There are two ways to introduce regularization for linear regression:
- Introducing a penalty on the size of the weights in the cost function that is minimized during the training process, so that lower weights reduce the cost.
- Introducing a prior probability distribution on the weights and (instead of maximizing the likelihood) maximizing the posterior probability of the parameters given the observed data. This is known as Maximum A Posteriori estimation.

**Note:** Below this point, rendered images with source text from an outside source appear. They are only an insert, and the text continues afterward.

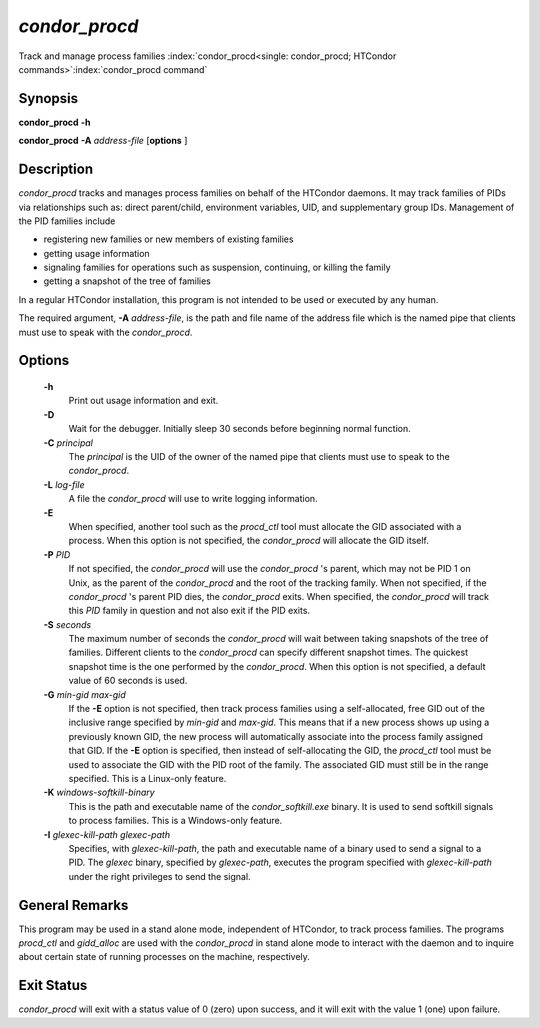       

*condor_procd*
===============

Track and manage process families
:index:`condor_procd<single: condor_procd; HTCondor commands>`\ :index:`condor_procd command`

Synopsis
--------

**condor_procd** **-h**

**condor_procd** **-A** *address-file* [**options** ]

Description
-----------

*condor_procd* tracks and manages process families on behalf of the
HTCondor daemons. It may track families of PIDs via relationships such
as: direct parent/child, environment variables, UID, and supplementary
group IDs. Management of the PID families include

-  registering new families or new members of existing families
-  getting usage information
-  signaling families for operations such as suspension, continuing, or
   killing the family
-  getting a snapshot of the tree of families

In a regular HTCondor installation, this program is not intended to be
used or executed by any human.

The required argument, **-A** *address-file*, is the path and file
name of the address file which is the named pipe that clients must use
to speak with the *condor_procd*.

Options
-------

 **-h**
    Print out usage information and exit.
 **-D**
    Wait for the debugger. Initially sleep 30 seconds before beginning
    normal function.
 **-C** *principal*
    The *principal* is the UID of the owner of the named pipe that
    clients must use to speak to the *condor_procd*.
 **-L** *log-file*
    A file the *condor_procd* will use to write logging information.
 **-E**
    When specified, another tool such as the *procd_ctl* tool must
    allocate the GID associated with a process. When this option is not
    specified, the *condor_procd* will allocate the GID itself.
 **-P** *PID*
    If not specified, the *condor_procd* will use the
    *condor_procd* 's parent, which may not be PID 1 on Unix, as the
    parent of the *condor_procd* and the root of the tracking family.
    When not specified, if the *condor_procd* 's parent PID dies, the
    *condor_procd* exits. When specified, the *condor_procd* will
    track this *PID* family in question and not also exit if the PID
    exits.
 **-S** *seconds*
    The maximum number of seconds the *condor_procd* will wait between
    taking snapshots of the tree of families. Different clients to the
    *condor_procd* can specify different snapshot times. The quickest
    snapshot time is the one performed by the *condor_procd*. When this
    option is not specified, a default value of 60 seconds is used.
 **-G** *min-gid max-gid*
    If the **-E** option is not specified, then track process families
    using a self-allocated, free GID out of the inclusive range
    specified by *min-gid* and *max-gid*. This means that if a new
    process shows up using a previously known GID, the new process will
    automatically associate into the process family assigned that GID.
    If the **-E** option is specified, then instead of self-allocating
    the GID, the *procd_ctl* tool must be used to associate the GID
    with the PID root of the family. The associated GID must still be in
    the range specified. This is a Linux-only feature.
 **-K** *windows-softkill-binary*
    This is the path and executable name of the *condor_softkill.exe*
    binary. It is used to send softkill signals to process families.
    This is a Windows-only feature.
 **-I** *glexec-kill-path glexec-path*
    Specifies, with *glexec-kill-path*, the path and executable name of
    a binary used to send a signal to a PID. The *glexec* binary,
    specified by *glexec-path*, executes the program specified with
    *glexec-kill-path* under the right privileges to send the signal.

General Remarks
---------------

This program may be used in a stand alone mode, independent of HTCondor,
to track process families. The programs *procd_ctl* and *gidd_alloc*
are used with the *condor_procd* in stand alone mode to interact with
the daemon and to inquire about certain state of running processes on
the machine, respectively.

Exit Status
-----------

*condor_procd* will exit with a status value of 0 (zero) upon success,
and it will exit with the value 1 (one) upon failure.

If the prior is a normal distribution the two ways are roughly equivalent, and the amount of regularization is controlled by a single parameter $\lambda$. Given a fixed polynomial degree M = 9, let’s observe the effect of regularization on generalization:
degree = 9
plt.figure(figsize=(16, 3))
for i, lamb in enumerate([1e-15, 1e-5, 1]):
# Train regularized model
features = polynomial_basis(x, degree)
model = LinearRegression(lamb)
model.fit(features, t)
# Make prediction
prediction = model.predict(polynomial_basis(x_true, degree))
plt.subplot(1, 3, i+1)
plt.plot(x_true, t_true, "g", alpha=0.5)
plt.plot(x, t, "o")
plt.plot(x_true, prediction, "r")
plt.ylim((-1.5, 1.5))
plt.title("$\lambda$ = " + str(lamb))
We can observe how the regularization factor constrains the weights of the model and thus its ability to generalize well to unseen data. Even though we have chosen to study fixed values for the degree of the polynomial and the regularization factor, in practical applications we might want to automate the selection of these hyperparameters via grid search, for instance, so as to select the best set of hyperparameters given the performance on a validation set.